Category Archives: Workshops for Food Businesses

Just measure it

Running a business has to be among the most stressful things you can do: you don’t always get to make all the decision but in the end you’re responsible for all the mistakes and somehow you still need to sleep at night.

I take the view that stress is caused by lack of information. (And if you think about it even if you have all the information you need today, you can never have perfect information about what will happen in the future.)

So it follows from this that the way to deal with stress is to get better information; find something to measure and measure it!

How do you choose what to measure?

Obviously just recording everything will not help: the key thing is to measure stuff that helps you build good business information to back up good decision making.

So the skill is to identify the right information that gives you an accurate picture if what’s going on. This is going to be specific to your business individually, but it will be based on a thorough understanding of what constitutes “good” – which sales or customers you target, how much output is reasonable.

This may sound pretty obvious: I’m an accountant and I think that more numbers are the answer!

In truth most businesses have more financial data than they not what to do with; probably causing more stress rather than helping. But knowing that you financials aren’t good enough doesn’t help you work out what to do differently. You need more detail to give you better information and this can radically change your perception of what’s going on too.

Last year I worked with a new restaurant who felt they needed to increase their marketing efforts because they were not attracting enough customers.

But when we looked at the figures that were available from the tills and booking systems we could see that they were getting more customers than they had expected but actually the spend per head was too low because of mistakes in menu pricing and too generous special offers. Also they were turning away diners on Friday and Saturday nights but struggling to get bookings at other times.

So the answer wasn’t a simple “Do more marketing” it was more nuanced; increasing some prices and focusing special offers on the times when they wanted more business.

This not only improved their sales numbers, but made more profit as well.

In our world of cloud based applications it is now becoming much easier to get access to information, although you still need to be clear about what presents useful, actionable messages and what just adds to the confusion.

The key thing is to work out what the information you are collecting says about what you need to do to drive your business forward; what to change but also what should stay the same.

It’s worth spending some time thinking about this, and if you need help get in touch to ask about a free information review.

There’s no such thing as bad publicity

At the Food For Thought workshop on 22nd March Richard Evans shared the insights into social media marketing that he gained while developing social media strategies for national brands such as Greene King, Wagamama and Kwik Fit. This was easily the section that generated the most discussion of the day as Richard challenged the audience to get out of their comfort zones and really engage with their customers.

The most debated point related to negative feedback on TripAdviser and other review platforms. Every customer facing business is aware of this problem, and whether or not the complaint is justified, the question remains: how do you respond, given that your response will be visible to the world at large?

First Richard used an audience survey to illustrate the importance of responding to negative feedback: everyone in the room had used TripAdviser to research unknown venues, and everyone agreed that they would look in detail at the negative comments rather than the compliments.

This illustrates the power of reviewing sites, and the value in building a good reputation on them, but the more interesting conclusion has to be that your response to a negative comment will be read by a large percentage of your prospective customers; probably far more than notice the carefully crafted marketing blurb on your website or promotional material!

Using a real life example of a complaint from his time working in a restaurant business in 2018 Richard illustrated how to use a polite response to diffuse the complaint.

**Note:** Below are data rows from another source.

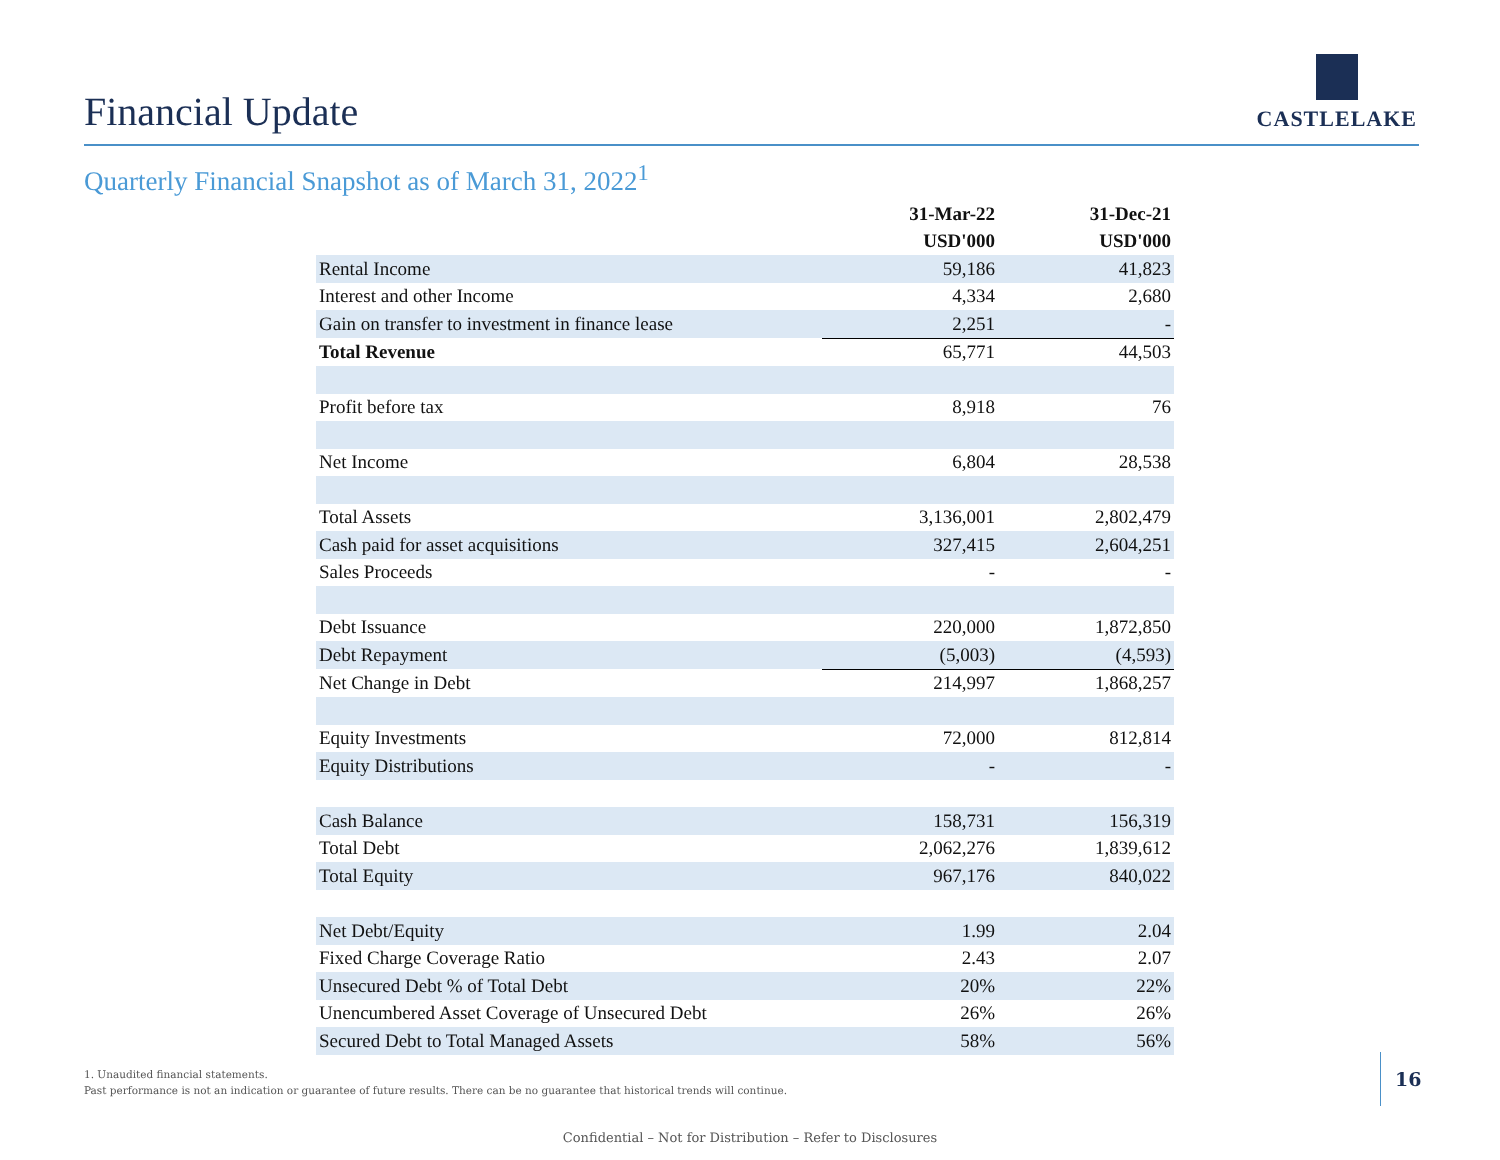Financial Update
CASTLELAKE
Quarterly Financial Snapshot as of March 31, 2022<sup>1</sup>
| | 31-Mar-22 | 31-Dec-21 |
| --- | --- | --- |
| | USD'000 | USD'000 |
| Rental Income | 59,186 | 41,823 |
| Interest and other Income | 4,334 | 2,680 |
| Gain on transfer to investment in finance lease | 2,251 | - |
| Total Revenue | 65,771 | 44,503 |
| Profit before tax | 8,918 | 76 |
| Net Income | 6,804 | 28,538 |
| Total Assets | 3,136,001 | 2,802,479 |
| Cash paid for asset acquisitions | 327,415 | 2,604,251 |
| Sales Proceeds | - | - |
| Debt Issuance | 220,000 | 1,872,850 |
| Debt Repayment | (5,003) | (4,593) |
| Net Change in Debt | 214,997 | 1,868,257 |
| Equity Investments | 72,000 | 812,814 |
| Equity Distributions | - | - |
| Cash Balance | 158,731 | 156,319 |
| Total Debt | 2,062,276 | 1,839,612 |
| Total Equity | 967,176 | 840,022 |
| Net Debt/Equity | 1.99 | 2.04 |
| Fixed Charge Coverage Ratio | 2.43 | 2.07 |
| Unsecured Debt % of Total Debt | 20% | 22% |
| Unencumbered Asset Coverage of Unsecured Debt | 26% | 26% |
| Secured Debt to Total Managed Assets | 58% | 56% |
1. Unaudited financial statements.
Past performance is not an indication or guarantee of future results. There can be no guarantee that historical trends will continue.
16
Confidential – Not for Distribution – Refer to Disclosures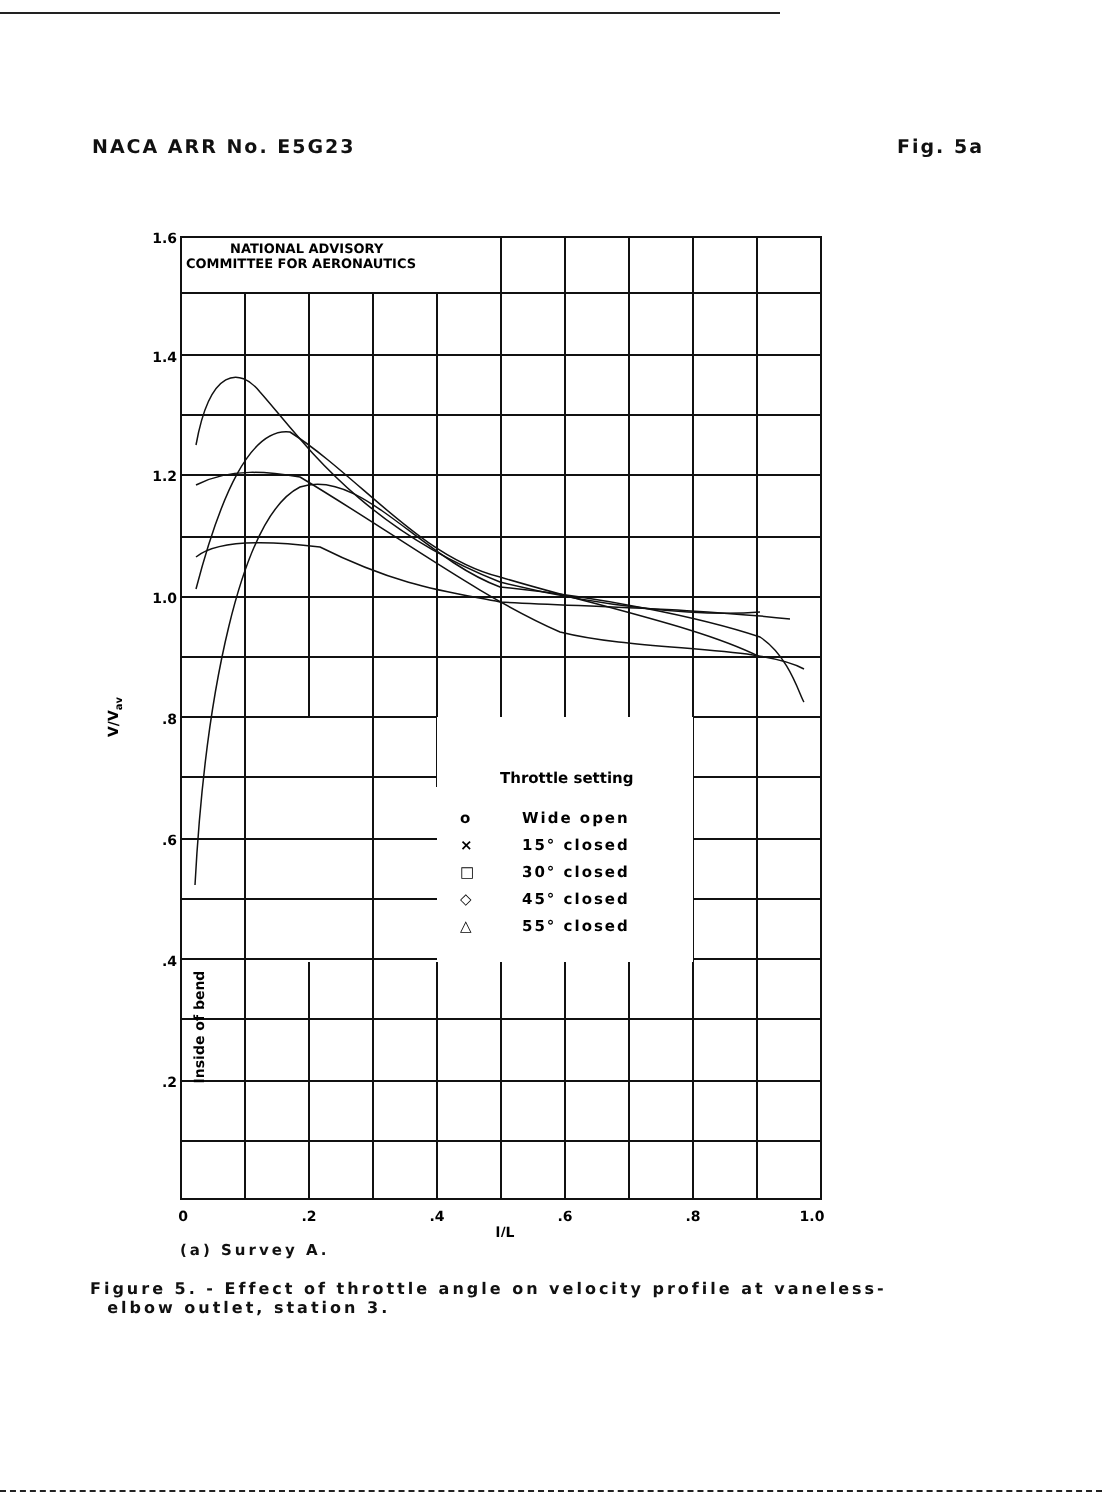NACA ARR No. E5G23 Fig. 5a
NATIONAL ADVISORY
COMMITTEE FOR AERONAUTICS
1.6
1.4
1.2
1.0
.8
.6
.4
.2
0
.2
.4
.6
.8
1.0
l/L
V/Vav
Inside of bend
Throttle setting
o
Wide open
×
15° closed
□
30° closed
◇
45° closed
△
55° closed
(a) Survey A.
Figure 5. - Effect of throttle angle on velocity profile at vaneless-
elbow outlet, station 3.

Within a carefully crafted reply he:
– responded directly to the complaint
– included references other customers positive feedback
– included highlights of special offers, and
– most importantly, he offered the customer the opportunity to discuss the issue further in an email exchange, in order to avoid having a “he said, she said” war of words in public.

All the businesses in the room ran highly regarded operations delivering excellent customer service, but it is a fact of life that you can please everyone – this line of defense is not designed to ignore the customer’s complaint.

Often the first reaction to a complaint is to be defensive and offer money off a future visit, but it is clear that with the reach of the internet it is essential to do more than just address the actual issue in the complaint. If you look on your response as your opportunity to offer potential new customers more information about your business you can make much better use of your efforts.